Change bug

Change bug

When the kitchen was finally ready, she expressed her satisfaction.

A young lady of my acquaintance just thrives on chaos. She is quite unfazed when things are at sixes and sevens and seems to enjoy herself when there is utter confusion all round her.

She just takes it in her stride and carries on with her daily routine without any sign of irritation at the inconvenience she must have to put up with.

A couple of years ago, she had the bright idea of re-modelling her perfectly fine kitchen. Bitten by the renovation bug, she went in for a modular kitchen. Being thorough, she did intensive research, consulted an architect and zeroed in on the design. Her backyard abounded in granite slabs, tiles, glass panels, pieces of wood in varying sizes, stacks of bricks, bags of cement and mounds of sand.

The kitchen was to be ready in three months. But workers being what they are, the time frame extended to nearly six months. During those months, she tolerated the dust, noise and general mess that the re-modelling entailed. When the kitchen was finally ready, she expressed her satisfaction at the transformation. “It was well worth the wait and the discomfort,” she pronounced.

This March, she was consumed by the desire to add on a home office. “It’s a simple job. Walls have to be erected, windows put in and a door fixed. After the flooring is done, some shelves and cabinets would have to be fitted, of course.” If there is one thing I admire about, it’s her optimism. “How long will it take?’ I asked, quailing at the thought.
“It should be finished in eight weeks,” she answered blithely.
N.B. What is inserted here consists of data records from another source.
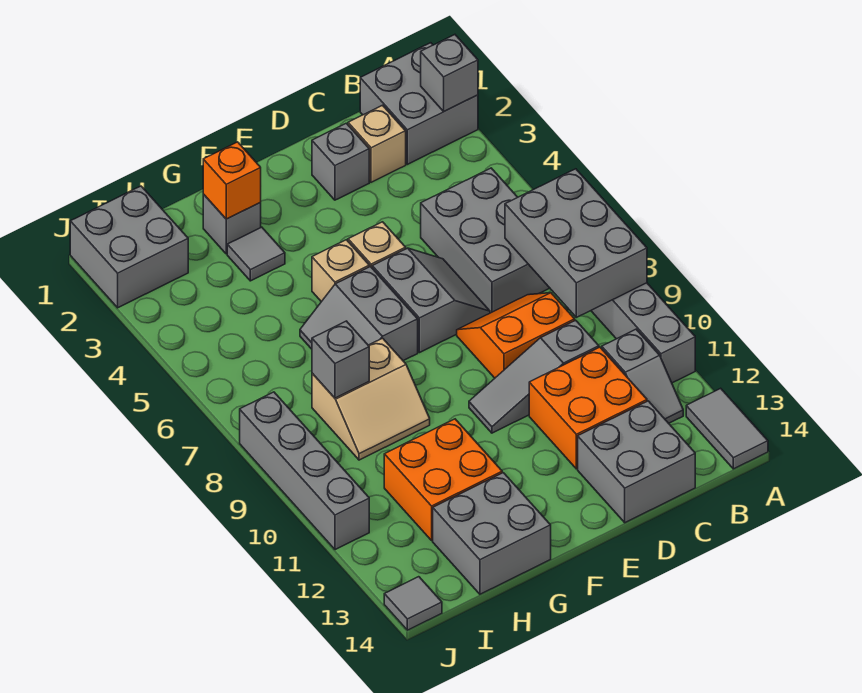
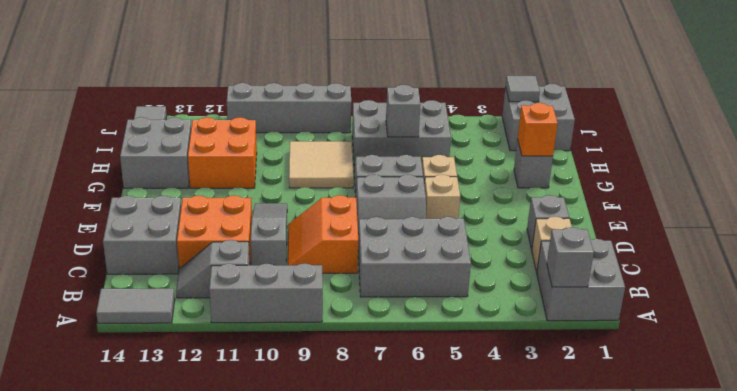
grey brick A7:B9 level 2 -> grey brick H5:I7 level 1
orange slope C8:D9 level 1 top 9 -> orange slope C8:D9 level 1 top 8
grey tile G3 level 1 -> grey tile J2 level 2
tan slope G8:H9 level 1 top 8 -> tan tile G8:H9 level 1
grey brick H8 level 2 -> grey brick H6 level 2

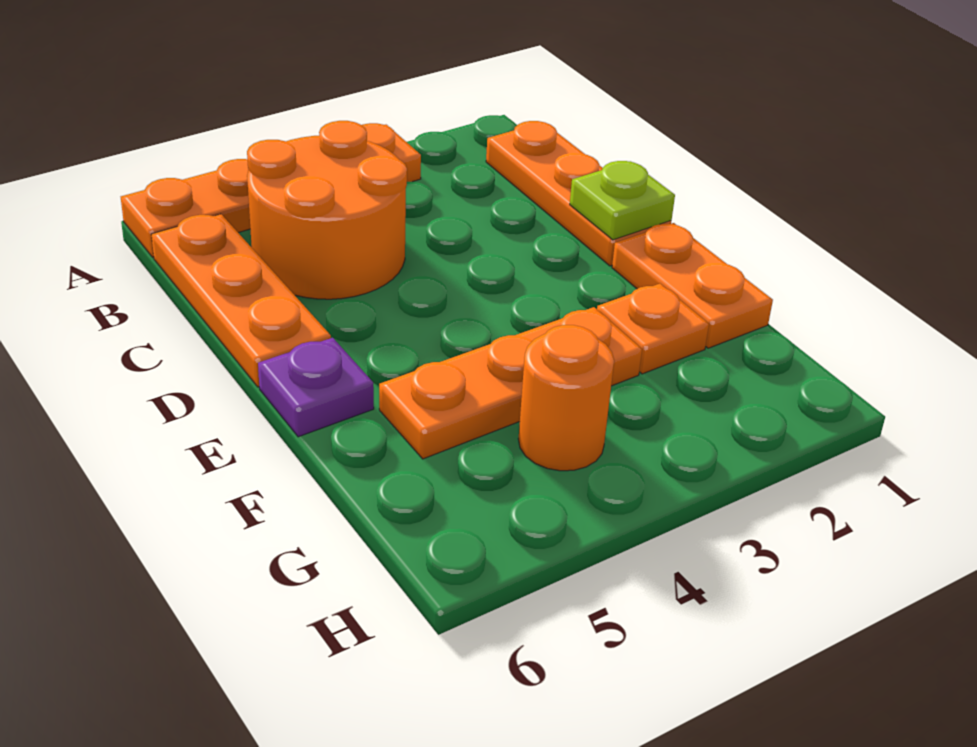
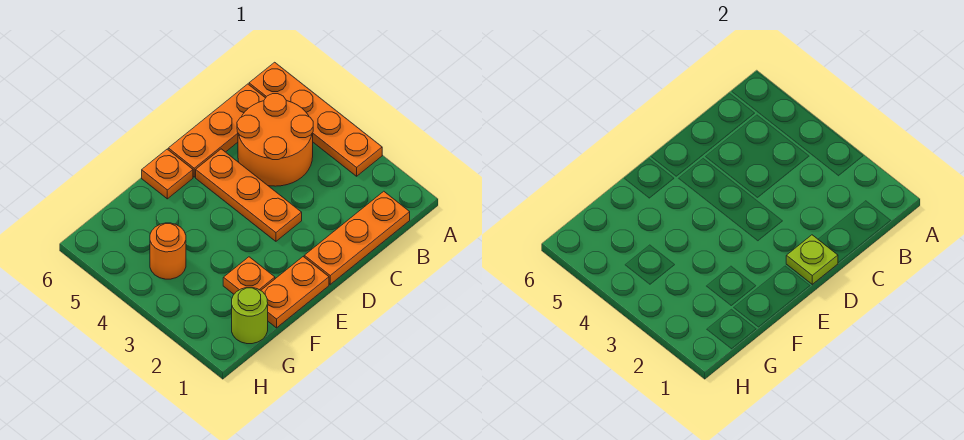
purple plate E6 level 1 -> orange plate E6 level 1
orange plate F3:F5 level 1 -> orange plate D3:D5 level 1
none -> lime round brick G1 level 1

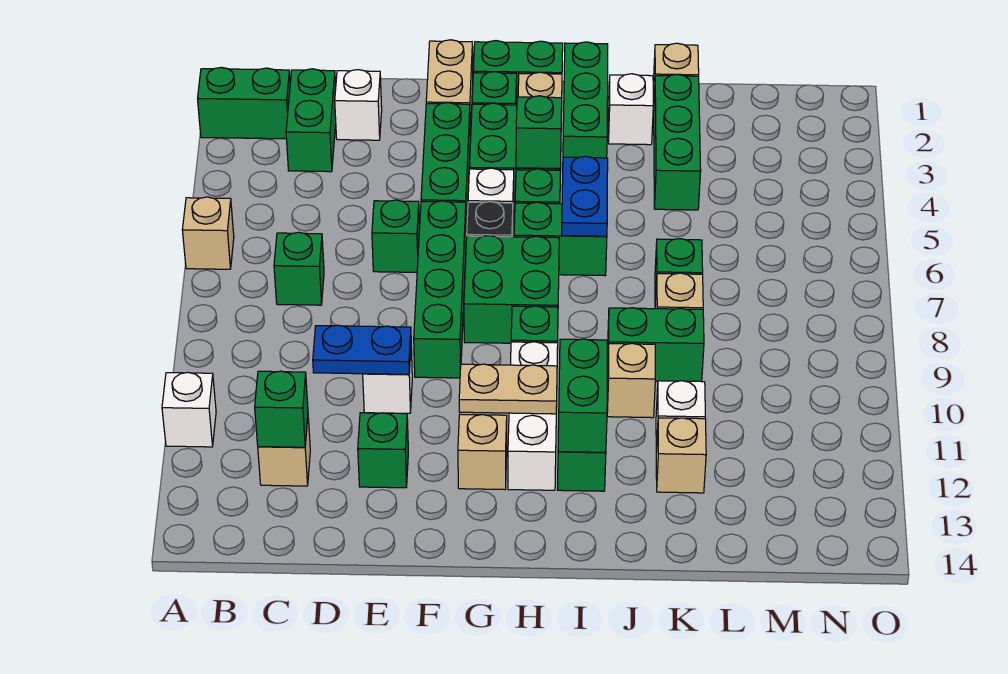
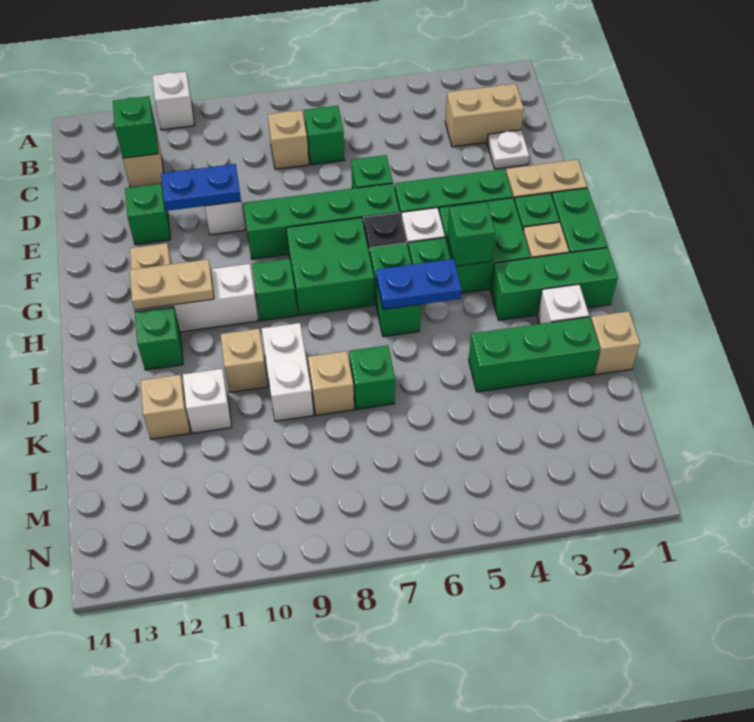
green brick A2:B2 level 1 -> none
tan brick A6 level 1 -> tan brick C8 level 1
green brick C2:C3 level 1 -> tan brick C2:C3 level 1
white brick D2 level 1 -> white plate D2 level 1
blue plate D10:E10 level 2 -> blue plate E10:E11 level 2
tan plate G11:H11 level 2 -> tan plate H11:H12 level 2
green brick I11:I12 level 2 -> none
green brick J9:K9 level 1 -> white brick J9:K9 level 1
Apart from looking at the bright side of things, she is a veteran at understatement. One thing led to another. This necessitated furniture being dismantled and heaped with a touch of artistry in the living room. Negotiating the way through the debris and the rubble proved as easy as scaling rugged terrain. But the lady was not one bit put off. She endured the hardships with commendable patience and resilience.

Despite everything being helter skelter, she didn’t ignore her work or let her child miss school. I salute her ability to ignore the disarray. Hats off to her! The torrid summer months passed and the monsoon set in before some semblance of order was restored on the home front. Prompted by the devil in me which could not  quite be quelled, I quipped, “What change are you contemplating next?”

“I haven’t relay thought about it,” was the bland, straight-faced response.